João Henriques abordou na conferência de imprensa de antevisão ao jogo com o Nacional sobre o que resta para o final do campeonato. O treinador do AVS SAD quer que os seus jogadores terminem com a cabeça erguida e com a melhor imagem possível, dentro e fora de campo.
"A última imagem é que vai ficar com o futuro deles, seja para ficarem no AVS, seja para irem para outro clube qualquer. Porque no futebol é assim", afirmou o técnico, deixando claro que o profissionalismo e a atitude competitiva não são negociáveis até ao apito final da temporada.

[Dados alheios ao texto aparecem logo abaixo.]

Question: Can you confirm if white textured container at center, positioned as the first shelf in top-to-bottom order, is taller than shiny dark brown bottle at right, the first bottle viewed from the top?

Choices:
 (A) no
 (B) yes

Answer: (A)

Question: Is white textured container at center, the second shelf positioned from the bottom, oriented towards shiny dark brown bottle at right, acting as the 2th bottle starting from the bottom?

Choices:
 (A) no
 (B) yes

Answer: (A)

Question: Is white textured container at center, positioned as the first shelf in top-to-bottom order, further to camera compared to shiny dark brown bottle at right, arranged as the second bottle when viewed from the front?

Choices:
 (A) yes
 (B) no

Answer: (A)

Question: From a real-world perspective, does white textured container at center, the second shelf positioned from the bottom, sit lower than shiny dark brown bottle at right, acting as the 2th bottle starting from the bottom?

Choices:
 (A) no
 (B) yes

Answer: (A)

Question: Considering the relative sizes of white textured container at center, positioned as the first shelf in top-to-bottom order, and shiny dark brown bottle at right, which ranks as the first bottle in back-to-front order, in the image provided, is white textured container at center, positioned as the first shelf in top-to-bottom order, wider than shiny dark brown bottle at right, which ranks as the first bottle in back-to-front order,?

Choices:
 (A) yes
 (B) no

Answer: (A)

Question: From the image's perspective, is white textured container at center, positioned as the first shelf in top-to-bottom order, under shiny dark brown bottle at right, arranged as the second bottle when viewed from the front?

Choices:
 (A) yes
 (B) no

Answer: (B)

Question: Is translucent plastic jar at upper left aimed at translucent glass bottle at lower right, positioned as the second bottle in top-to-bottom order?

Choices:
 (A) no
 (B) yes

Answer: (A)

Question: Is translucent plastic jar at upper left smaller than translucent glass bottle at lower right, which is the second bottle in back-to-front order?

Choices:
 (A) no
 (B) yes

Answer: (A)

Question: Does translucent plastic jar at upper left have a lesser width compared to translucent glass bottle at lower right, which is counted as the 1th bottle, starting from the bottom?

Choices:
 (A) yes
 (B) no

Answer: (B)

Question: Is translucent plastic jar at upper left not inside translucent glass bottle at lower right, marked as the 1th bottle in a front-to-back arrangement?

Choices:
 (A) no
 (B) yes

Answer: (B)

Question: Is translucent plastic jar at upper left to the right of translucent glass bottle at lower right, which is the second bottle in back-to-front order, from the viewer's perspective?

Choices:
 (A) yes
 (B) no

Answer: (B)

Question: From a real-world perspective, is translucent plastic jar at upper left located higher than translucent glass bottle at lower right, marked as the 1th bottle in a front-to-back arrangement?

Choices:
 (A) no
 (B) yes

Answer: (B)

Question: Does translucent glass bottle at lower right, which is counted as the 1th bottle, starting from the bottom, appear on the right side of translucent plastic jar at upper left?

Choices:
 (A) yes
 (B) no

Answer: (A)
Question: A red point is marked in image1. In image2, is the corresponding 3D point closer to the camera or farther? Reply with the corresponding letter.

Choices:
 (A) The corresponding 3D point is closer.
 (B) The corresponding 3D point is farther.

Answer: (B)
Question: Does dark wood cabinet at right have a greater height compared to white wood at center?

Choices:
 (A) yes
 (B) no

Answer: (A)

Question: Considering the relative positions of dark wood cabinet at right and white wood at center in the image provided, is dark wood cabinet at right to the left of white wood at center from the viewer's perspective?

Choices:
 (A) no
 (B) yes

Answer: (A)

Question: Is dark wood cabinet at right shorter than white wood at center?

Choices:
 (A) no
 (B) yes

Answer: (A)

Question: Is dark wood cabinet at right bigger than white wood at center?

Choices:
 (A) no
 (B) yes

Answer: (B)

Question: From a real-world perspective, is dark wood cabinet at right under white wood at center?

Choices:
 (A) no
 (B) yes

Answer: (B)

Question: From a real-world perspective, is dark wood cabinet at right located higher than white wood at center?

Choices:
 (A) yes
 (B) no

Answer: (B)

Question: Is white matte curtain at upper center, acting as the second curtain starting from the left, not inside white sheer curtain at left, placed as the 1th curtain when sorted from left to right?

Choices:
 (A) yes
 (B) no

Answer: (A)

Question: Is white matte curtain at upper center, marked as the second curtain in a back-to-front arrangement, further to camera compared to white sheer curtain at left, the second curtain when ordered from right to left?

A deslocação à Madeira para defrontar o Nacional traz consigo uma oportunidade que João Henriques não quer desperdiçar. Uma vitória no Estádio da Choupana permitiria à sua equipa fechar dois micro-objetivos: somar três pontos fora de casa pela primeira vez e ultrapassar a barreira dos 15 pontos na tabela classificativa.
"Numa jornada, num jogo, fecharíamos dois micro-objetivos de uma vez", sublinhou o treinador, reconhecendo no entanto que o adversário chega em boa forma. "O Nacional venceu três dos últimos quatro jogos, apresenta-se com a permanência praticamente assegurada e a respirar confiança."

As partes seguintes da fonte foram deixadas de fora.